29 junho 2010

Meu artigo semanal no site da Revista Algomais

A glória ou o fracasso num detalhe
Luciano Siqueira


“Copa do Mundo é assim, tudo se decide num detalhe”, escutei ontem entre os muitos comentários sobre o que se tem passado na África do Sul no torneio mundial que mexe com a emoção de milhões em cinco continentes.

Afinal, disse certa vez o técnico Parreira, bombardeado por críticos de todas as estirpes que não compreendiam sua estratégia de ganhar a Copa de 1994 – como de fato ganhou – a partir do domínio absoluto do meio do campo: “o gol é o detalhe”. Quase o mundo desmorona. Como pode ser o gol um simples detalhe se tem o dom de nos transportar em segundos ao pódio dos vitoriosos ou à vala comum dos derrotados?

É que o detalhe – parecia ensinar o “filósofo Parreira” – é produto de um sem número de variáveis, contém um sentido universal, embora aparentemente mínimo. Aliás, Engels, companheiro de Marx na fundação do materialismo histórico, escreveu sobre o peso do detalhe – ou do fato fortuito – na alteração do curso dos acontecimentos na vida de um país a ponto de alterar a sua trajetória.

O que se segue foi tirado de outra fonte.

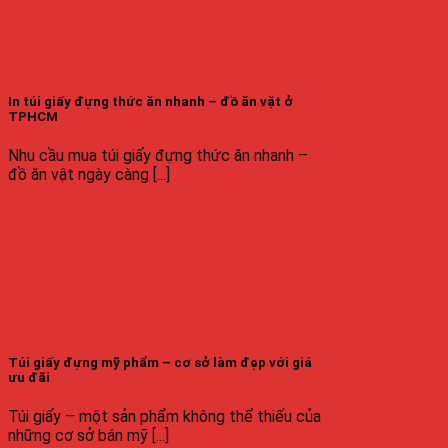
In túi giấy đựng thức ăn nhanh – đồ ăn vặt ở
TPHCM
Nhu cầu mua túi giấy đựng thức ăn nhanh –
đồ ăn vật ngày càng [...]
Túi giấy đựng mỹ phẩm – cơ sở làm đẹp với giá
ưu đãi
Túi giấy – một sản phẩm không thể thiếu của
những cơ sở bán mỹ [...]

Há quem afirme, com certa razão, que o “detalhe” que infernizou a vida de Fernando Collor e provocou o seu impeachment teria sido a tentativa do então presidente de assumir o controle acionário de uma das redes de TV. O suficiente para que a Globo e outros poderosos órgãos de comunicação, incluindo a ultra-reacionária Veja, fossem a cata de um fato que pudesse ser explorado como o fio da meada de tudo o que o agora inimigo passou a representar. Pedro, o irmão insatisfeito, deu a munição necessária fazendo revelações tidas à época como comprometedoras.

Na vida de nós outros, simples mortais, também não é assim? No amor, então, a palavra pronunciada no momento errado, o gesto não compreendido... e vai-se tudo ladeira abaixo! “Um detalhe, cara, que ela não compreendeu e foi como um vaso de porcelana chinesa que se espatifou”, registrei numa crônica a partir do diálogo com um desconhecido com dores de cotovelo no salão de embarque do aeroporto.

Voltando à Copa. Essa da África do Sul tem sido rica em detalhes que fazem a glória ou o fracasso de times poderosos ou de personagens isoladas. No jogo Inglaterra versus Alemanha, o gol de Lampard, que o juiz não viu, poderia ter alterado o andamento da partida e o resultado final. Não fosse a parafernália tecnológica que nos permite olhar o mesmo lance por mil ângulos e constatar, em detalhes, o que de fato aconteceu, talvez tivesse pairado dúvida sobre se a bola havia ou não ultrapassado a linha – e salvo, pelo menos parcialmente, a reputação do árbitro uruguaio Jorge Larrionda. Mas o detalhe da jabulani a trinta e sete centímetros da linha o converteu em protagonista de um dos erros mais clamorosos da história das Copas.

Sei não. Penso que na reta final que se aproxima, onde disputam os grandes, a vitória ou a derrota vai depender de um erro nosso ou do adversário. Portanto, de um detalhe.